# A base of topology

Consider a space of smooth functions $C^{\infty}[a,b]$ and a set $$\tau=\left\{B(f,\varepsilon_0,\varepsilon_1...\varepsilon_r):f\in C^{\infty}[a,b],r\in\mathbb{N}\right\}$$ where $f$ is arbitrary function and $r$ is an arbitrary number from $\mathbb{N}$ and $$B(f,\varepsilon_0,\varepsilon_1...\varepsilon_r)=\left\{h\in C^{\infty}[a,b]: |f^{(k)}(x)-h^{(k)}(x)|<\varepsilon_{k} \forall x\in[a,b] \forall k\in \overline{0,r}\right\}$$

The aim is to prove that $\tau$ is a base of topology on $C^{\infty}[a,b]$. We can use a criterium (it consists of 2 statements): $$1. \forall h\in C^{\infty}[a,b] \quad \exists B(f,\varepsilon_0,\varepsilon_1...\varepsilon_r):h\in B(f,\varepsilon_0,\varepsilon_1...\varepsilon_r)$$ This is obvious if we take $B(h,\varepsilon_0,\varepsilon_1...\varepsilon_r)$.

$$2.\forall B(f,\varepsilon_0,\varepsilon_1...\varepsilon_r),B(g,\mu_0,\mu_1...\mu_r):B(f,\varepsilon_0,\varepsilon_1...\varepsilon_r)\bigcap B(g,\mu_0,\mu_1...\mu_r)=C\ne \varnothing$$ $$\forall h\in C \quad \exists W\in \tau:h\in W\subset C$$ Here I have stuck. I can show 2nd statement only for each $k\in \overline{0,r}$. For example, I can find $W$ for $k=0$, but there is no guarantee that $W$ can satisfy the rest of requirements. I will be grateful if you help me with this stuff.
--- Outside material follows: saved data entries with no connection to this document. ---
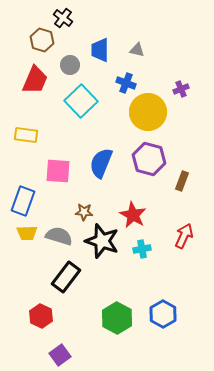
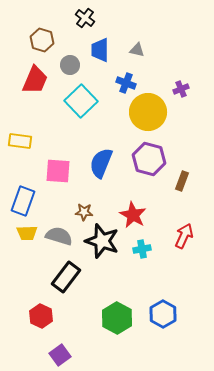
black cross: moved 22 px right
yellow rectangle: moved 6 px left, 6 px down
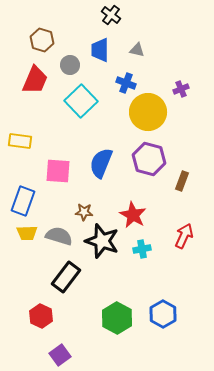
black cross: moved 26 px right, 3 px up
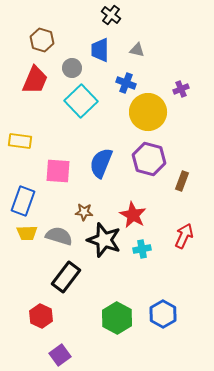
gray circle: moved 2 px right, 3 px down
black star: moved 2 px right, 1 px up
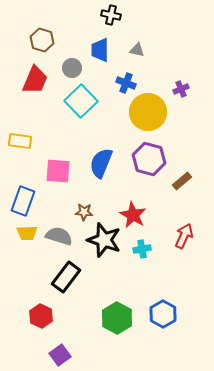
black cross: rotated 24 degrees counterclockwise
brown rectangle: rotated 30 degrees clockwise
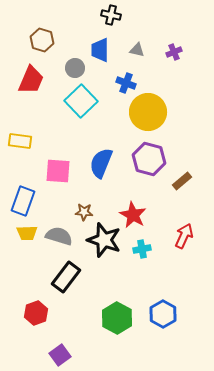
gray circle: moved 3 px right
red trapezoid: moved 4 px left
purple cross: moved 7 px left, 37 px up
red hexagon: moved 5 px left, 3 px up; rotated 15 degrees clockwise
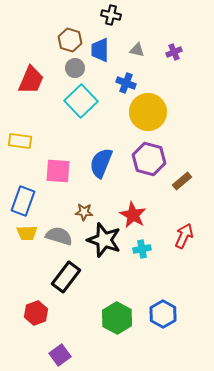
brown hexagon: moved 28 px right
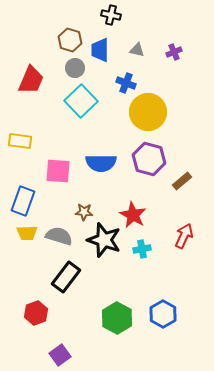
blue semicircle: rotated 112 degrees counterclockwise
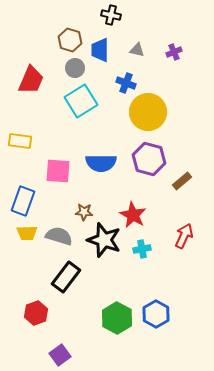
cyan square: rotated 12 degrees clockwise
blue hexagon: moved 7 px left
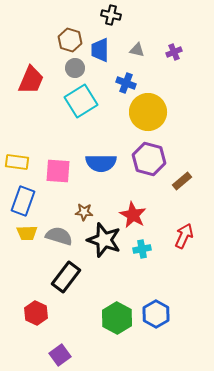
yellow rectangle: moved 3 px left, 21 px down
red hexagon: rotated 15 degrees counterclockwise
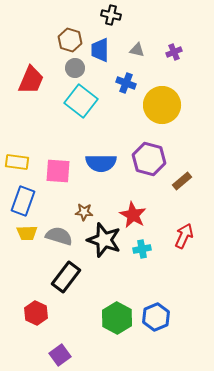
cyan square: rotated 20 degrees counterclockwise
yellow circle: moved 14 px right, 7 px up
blue hexagon: moved 3 px down; rotated 8 degrees clockwise
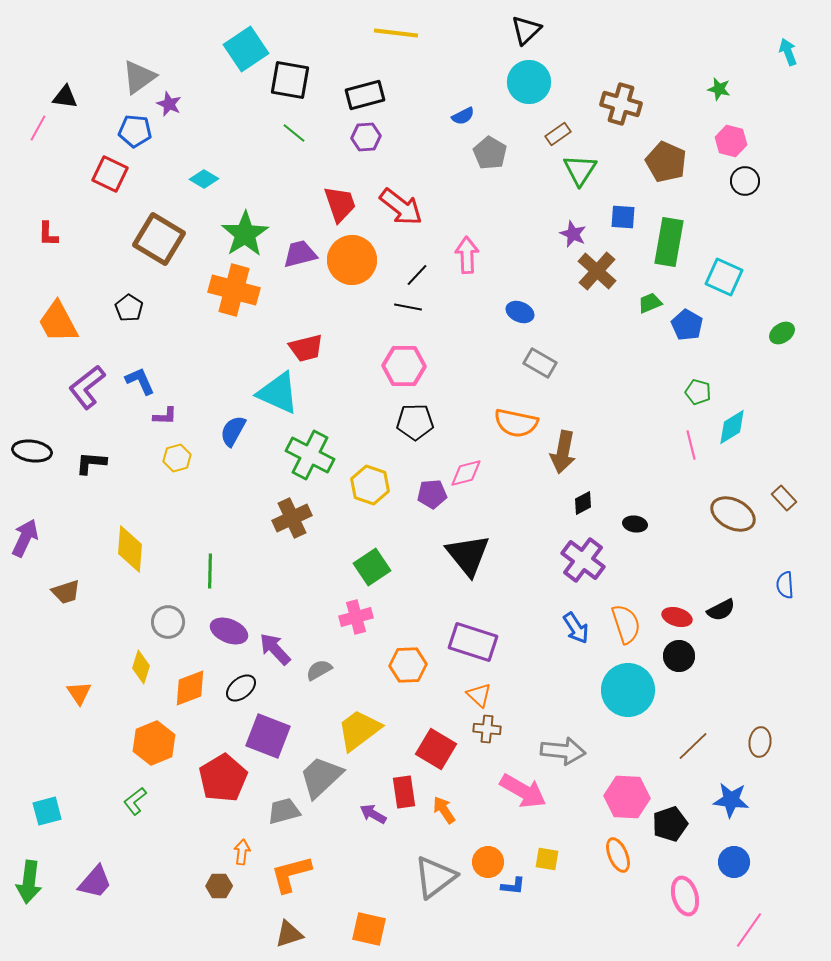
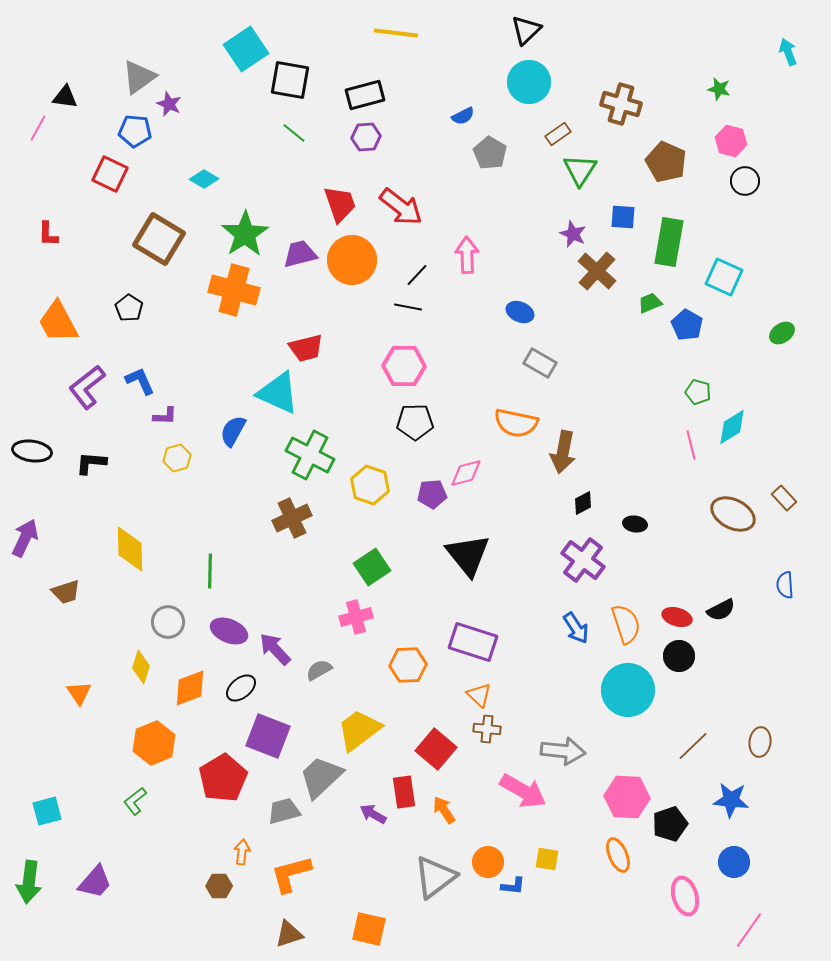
yellow diamond at (130, 549): rotated 6 degrees counterclockwise
red square at (436, 749): rotated 9 degrees clockwise
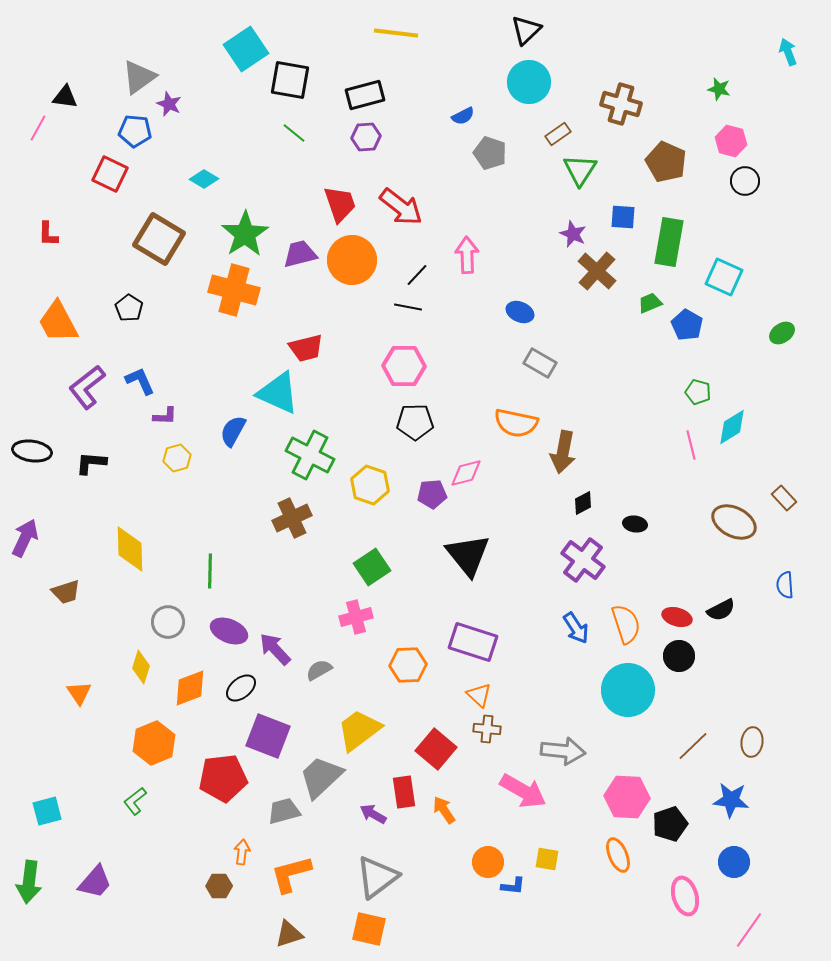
gray pentagon at (490, 153): rotated 12 degrees counterclockwise
brown ellipse at (733, 514): moved 1 px right, 8 px down
brown ellipse at (760, 742): moved 8 px left
red pentagon at (223, 778): rotated 24 degrees clockwise
gray triangle at (435, 877): moved 58 px left
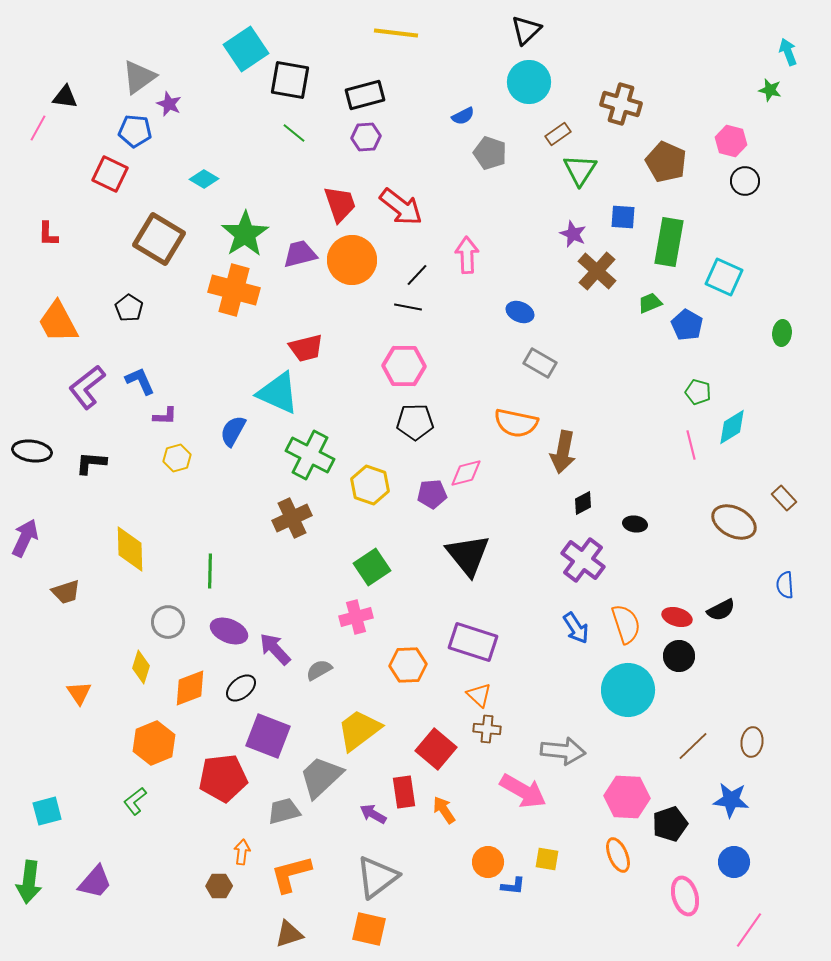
green star at (719, 89): moved 51 px right, 1 px down
green ellipse at (782, 333): rotated 50 degrees counterclockwise
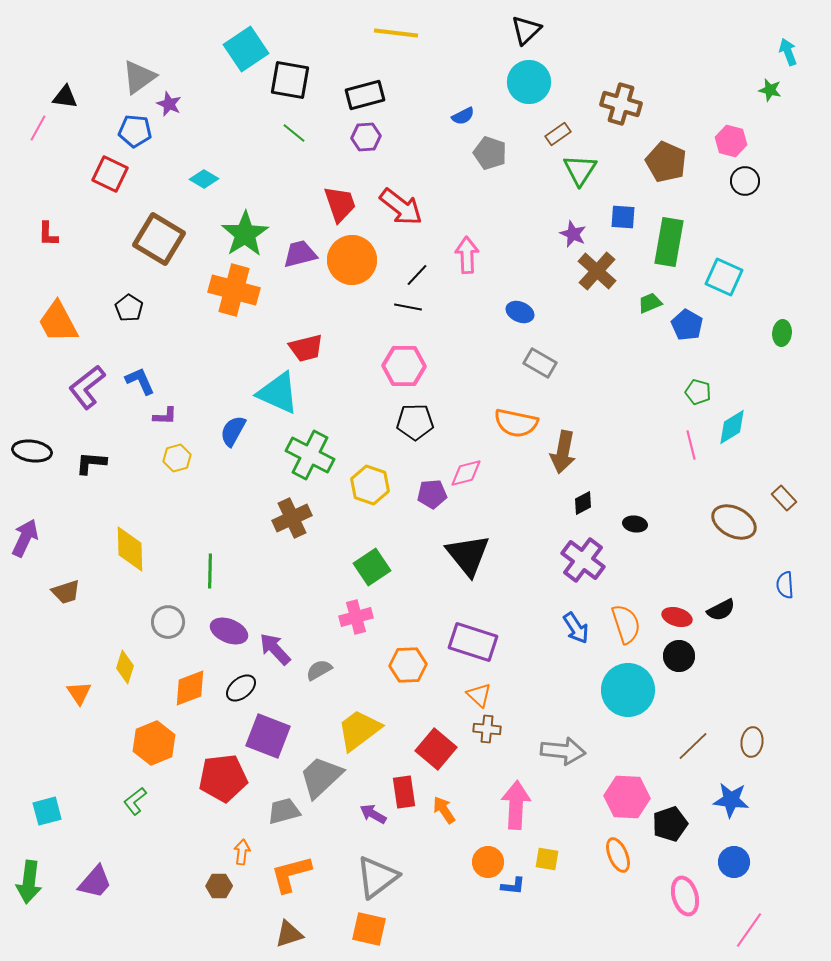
yellow diamond at (141, 667): moved 16 px left
pink arrow at (523, 791): moved 7 px left, 14 px down; rotated 117 degrees counterclockwise
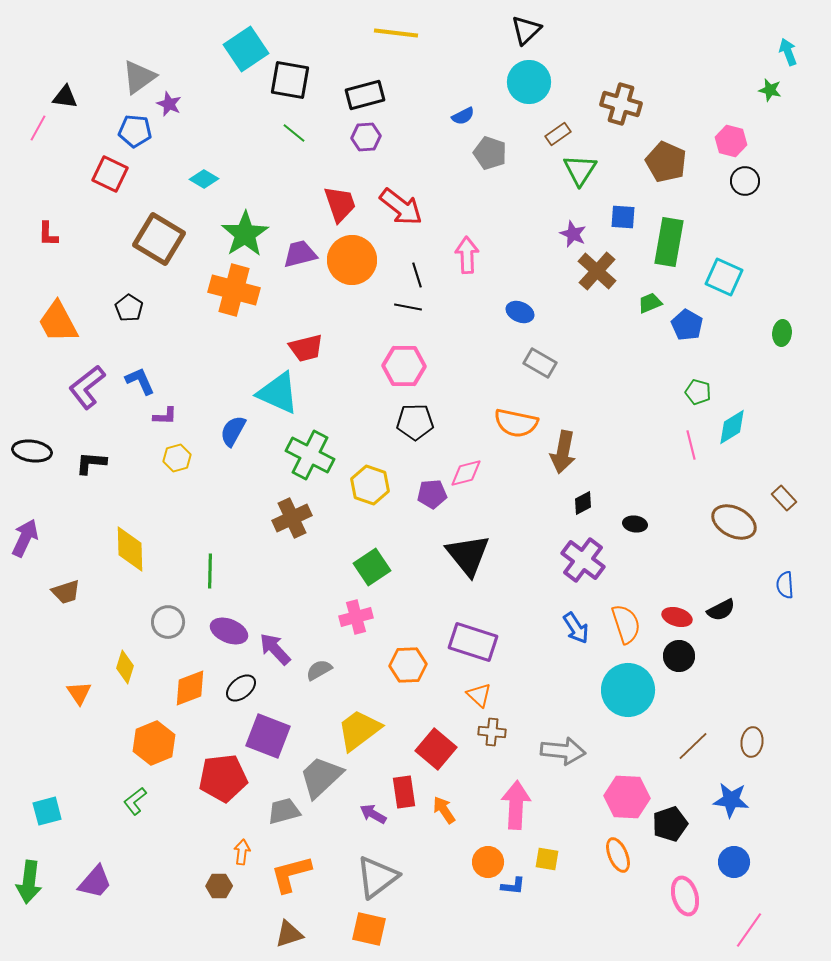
black line at (417, 275): rotated 60 degrees counterclockwise
brown cross at (487, 729): moved 5 px right, 3 px down
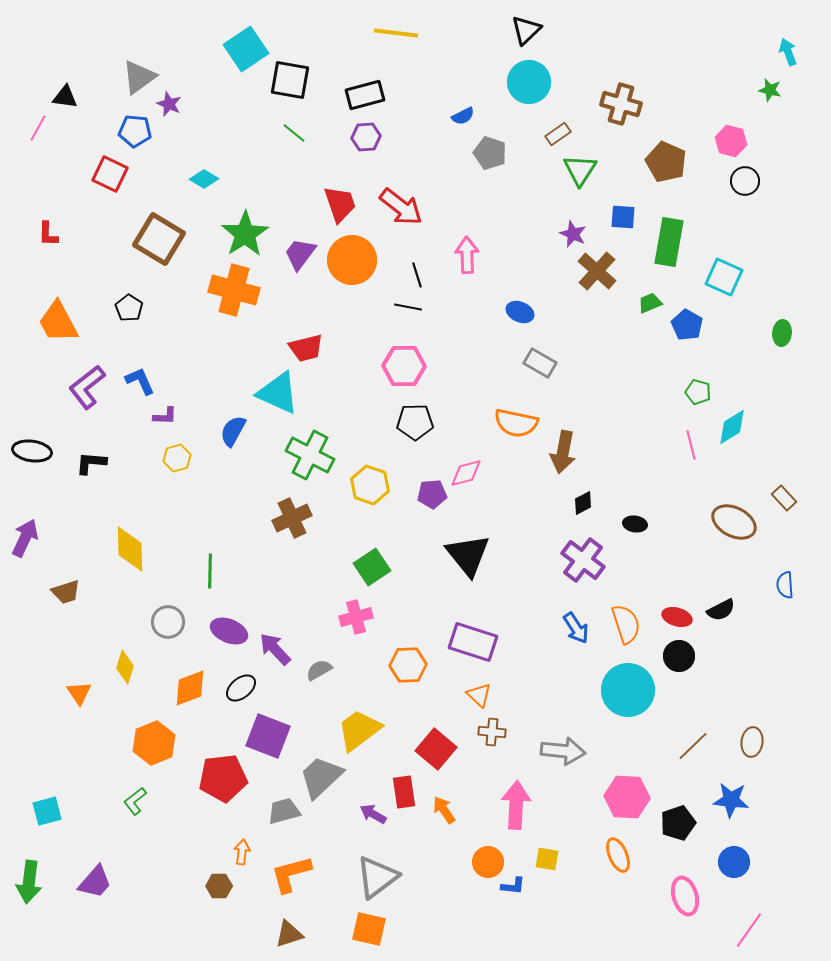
purple trapezoid at (300, 254): rotated 39 degrees counterclockwise
black pentagon at (670, 824): moved 8 px right, 1 px up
• To be more concrete, just take $B(h,1)$ for the first one. – Henno Brandsma Oct 15 '14 at 20:24
• For the second, they need not have the same $r$, in general they will have $r_1$ and $r_2$. – Henno Brandsma Oct 15 '14 at 20:24
• But otherwise how can we define an intersection with different $r$? – cool Oct 15 '14 at 20:57

Let $h\in B(f,\epsilon_0,...,\epsilon_r)\cap B(g,\mu_0,...,\mu_s)$ and suppose $r\leq s$. Let $h$ be a function in the intersection. We shall write $||q||=\sup_{x\in [a,b]} q(x)$ for the sup norm. For $i\leq r$ let $\eta_i$ be such that $||h^{(i)}-f^{(i)}||+\eta_i<\epsilon_i,||h^{(i)}-g^{(i)}||<\mu_i$. For $i>r,$ just let $\eta_i$ be such that $||h^{(i)}-g^{(i)}||<\mu_i$. I claim that $B=B(h,\eta_0,...,\eta_s)$ is contained in the intersection. Let $k\in B$. Then $k^{(i)}$ is within $\eta_i$ of $h^{(i)}$, so by the triangle inequality within $\mu_i$ of $g^{(i)}$ and similarly within $\epsilon_i$ of $f^{(i)}$ whenever $i\leq r$.